Chipper was really unlucky on balls in play last year. The effect of the batting average on balls in play on a player’s overall batting average is huge. It explains close to two-thirds of the variance in batting average; however, it explains next to nothing about the players batting average the following year. For example, if Chipper had batted .300 on balls in play last year (instead of .246) his projected batting average would rise by a only 5 points. Chipper’s walk-rate and homer-rate, and extra-base-hit-rate were 1.75, 1.6, and 1 standard deviations above the 2004 average for players in the sample. His K-rate was average. His BABIP was 1.4 SDs below the sample average (also well below his career average of .311) but it just didn’t matter in the projection. This explains why his batting average was so bad last year but projects to be good this year. All of his other stats are on par with his career averages. His homers and extra-base hits were up a bit, but not by much. It’s just that guys who strikeout, walk, and homer like Chipper did last year, usually have a much higher batting averages.
One very odd prediction that a reader noticed is that Ichiro, a career .340 hitter coming off a career high .372 AVG, projects to hit .292. So, let’s look at the his projected (actual) batting averages for the past 3 years: .292 (.321), .292 (.312), and .285 (.372). The SPSS is not doing so hot, but that’s not surprising given the uniqueness of Ichiro. His speed had to be an asset in terms of reaching base on balls in play at a higher rate than most players, which my system does not reward. This is because the correlation from year-to-year is tiny so it is not assigned much weight in the regression. Ichiro averaged a BABIP of about .360 (with a whopping .400 in 2004) compared to a league average of about .300. So, this is one of the things I need to work on.
In other news, I’ve about outgrown Blogger. It served me well in the beginning, but I need something a little more powerful now.
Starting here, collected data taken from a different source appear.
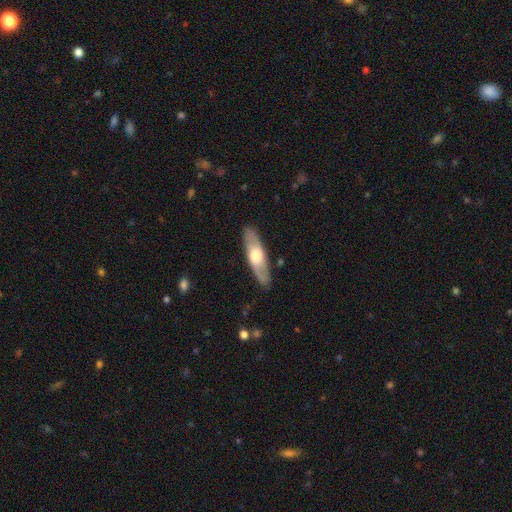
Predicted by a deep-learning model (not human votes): Morphology: type=smooth (48%); merging=none (87%).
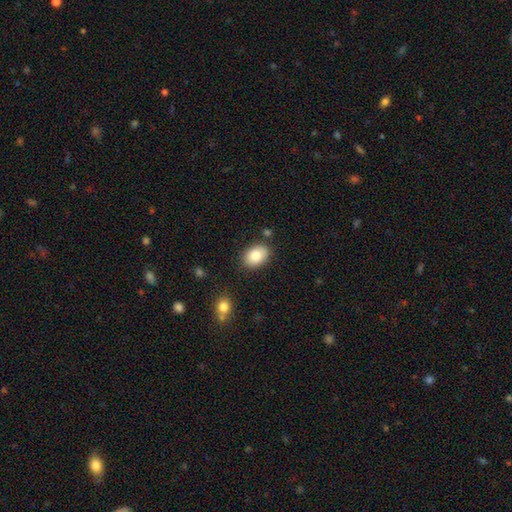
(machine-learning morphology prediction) smooth 83%, featured or disk 10%, star or artifact 7%. Down the decision tree: how rounded — in between (81%); merging — none (84%).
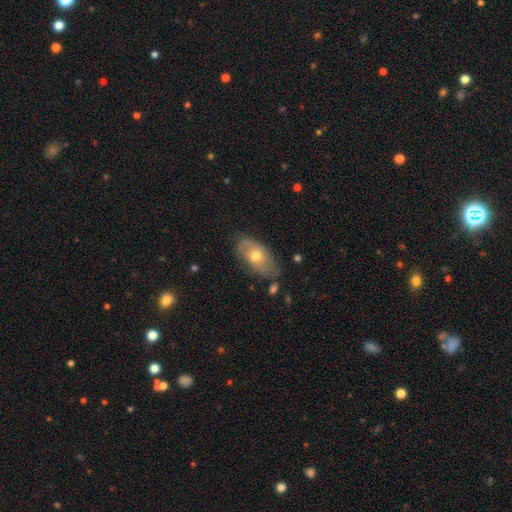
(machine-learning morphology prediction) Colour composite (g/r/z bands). It shows a featured or disk galaxy (54%). Merging: none (70%).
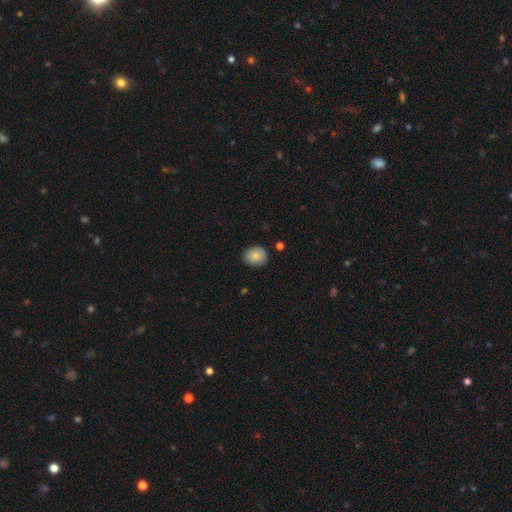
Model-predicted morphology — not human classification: A smooth galaxy with no disk features (86%) that is round (65%).

Vote fractions:
- Smooth or featured? smooth: 86% / star or artifact: 8% / featured or disk: 6%
- How rounded? round: 65% / in between: 35% / cigar-shaped: 1%
- Merging? none: 84% / minor disturbance: 12% / major disturbance: 2% / merger: 2%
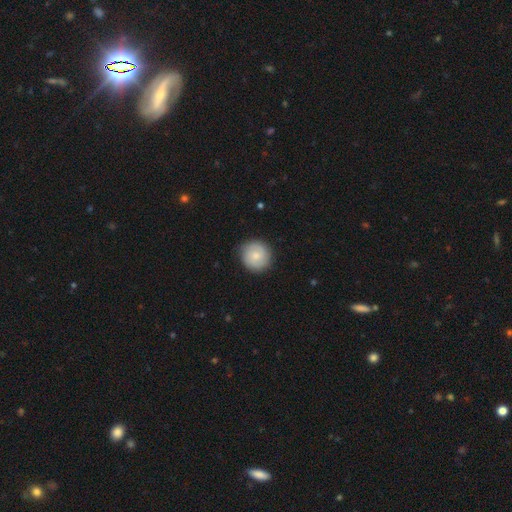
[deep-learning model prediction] A smooth galaxy with no disk features (63%) that is round (94%).

Vote fractions:
- Smooth or featured? smooth: 63% / featured or disk: 30% / star or artifact: 7%
- How rounded? round: 94% / in between: 6% / cigar-shaped: 1%
- Merging? none: 87% / minor disturbance: 10% / major disturbance: 2% / merger: 1%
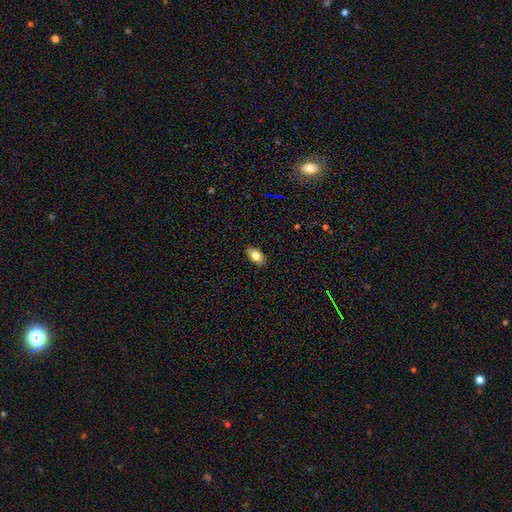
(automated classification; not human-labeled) This appears to be a smooth galaxy with no disk features (79%) that is in between round and cigar-shaped (91%). Merging: none (88%).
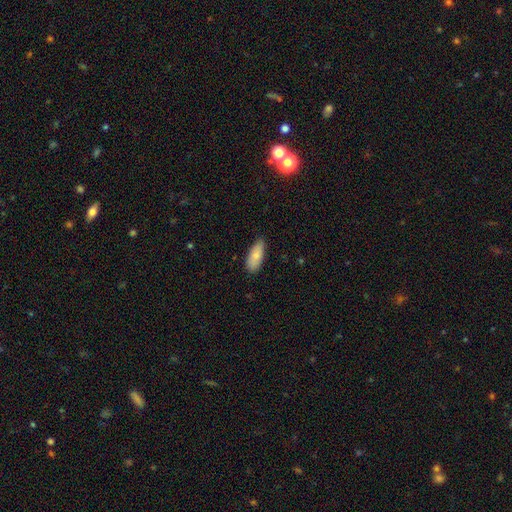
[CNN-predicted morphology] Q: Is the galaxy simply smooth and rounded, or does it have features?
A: smooth — 82%.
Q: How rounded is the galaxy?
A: in between — 81%.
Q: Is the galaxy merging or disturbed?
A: none — 77%.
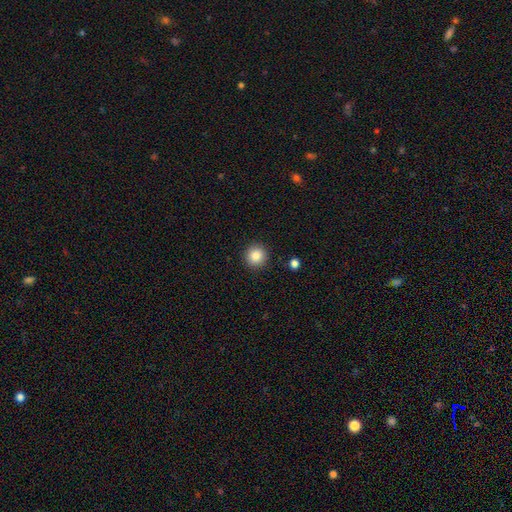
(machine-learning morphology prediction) type=smooth (86%); roundness=round (93%); merging=none (91%).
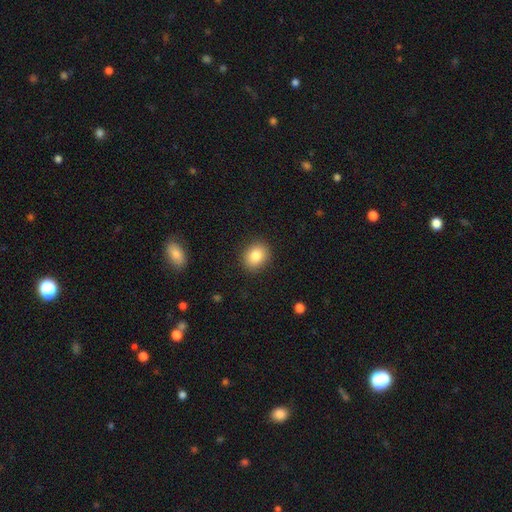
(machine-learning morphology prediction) Smooth or featured?
  - smooth: 83% *
  - star or artifact: 9%
  - featured or disk: 8%
How rounded?
  - round: 60% *
  - in between: 39%
  - cigar-shaped: 1%
Merging?
  - none: 89% *
  - minor disturbance: 8%
  - major disturbance: 2%
  - merger: 1%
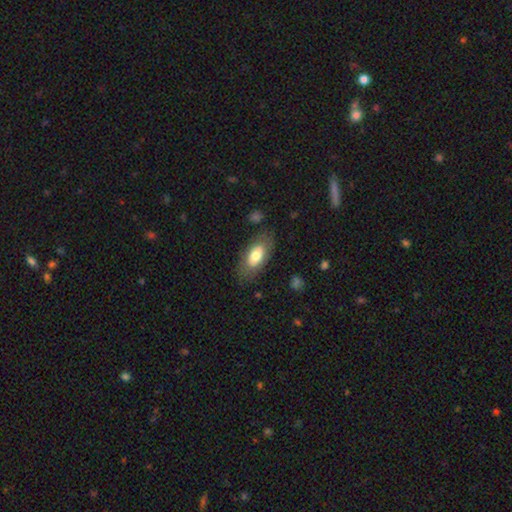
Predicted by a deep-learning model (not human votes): This appears to be a smooth galaxy with no disk features (71%) that is in between round and cigar-shaped (89%). Merging: none (78%).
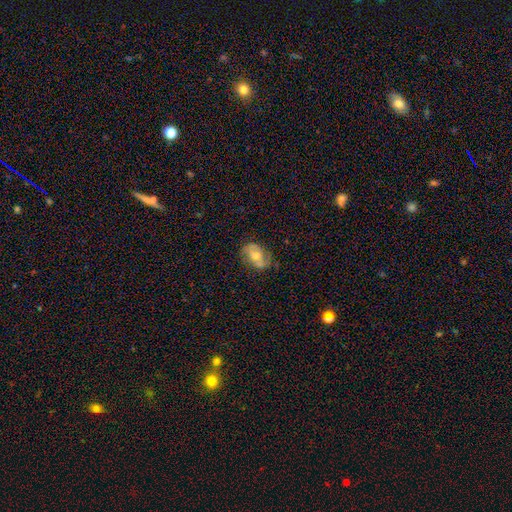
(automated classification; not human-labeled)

All of my band-aids are about to fall off. I’m considering a switch to Word Press. Anyone have any pros/cons to pass along?
Well, I didn’t start out trying to do this, but have developed a projection system. Last week, lost in an attempt to solve some question that I have since forgotten, I accidentally came close to generating projections for both hitters and pitchers based solely on player statistics from the previous season. I decided to put a little more effort in to complete it for hitters. Pitchers will come later. While my method is simple, I was surprised at the predictive power that it appears to have employing data only from the previous seasons of hitters. Here are the factors I used to generate the predictions:
Home run rate
Extra-base-hits per hit
Batting average on balls in play
I also controlled for the age, league, and park of the player. I used these factors in some form or another to estimate the batting average, on-base percentage, and isolated power for each player. From these I generated SLG and OPS. Now, this system is very simple.
I have only projected seasons for players with a minimum of 150 plate appearances in 2004.
I assume that every player is playing for the same team as last year (adjusting for new teams is a pain, I may do this later).
I project players who stayed on the same team for the entire season, because it’s a pain to look at split seasons (sorry, no Beltran projection).
I do not look at minor league stats.
I only project the big-4 stats: AVG, OBP, SLG, and OPS.
I would like to fix all of these problems, but time is scarce right now. Hopefully, soon I can make changes at a latet time.
So, how does the model predict? Well, using player seasons from 1998-2004 the predicted OPS explains about 50% of the variance of the actual OPS. The root-mean-squared-error (RMSE) is 0.086, which means two-thirds of the observations lie within 86 OPS “points” of the prediction. In the 2004 Baseball Prospectus, Nate Silver compares six projection systems for 2003. The systems ranged from explaining 42-50% of the variance of OPS with RMSEs from 0.085-0.098. When I apply my system to 2003 it explains 53% of the variance with an RMSE of 0.086. In fairness to these other systems, I am only looking at players with more than 150 PAs in the major leagues, not minor leaguers, foreign players, or previously injured players. But, I think that it is interesting that the system seems to be projecting similar numbers.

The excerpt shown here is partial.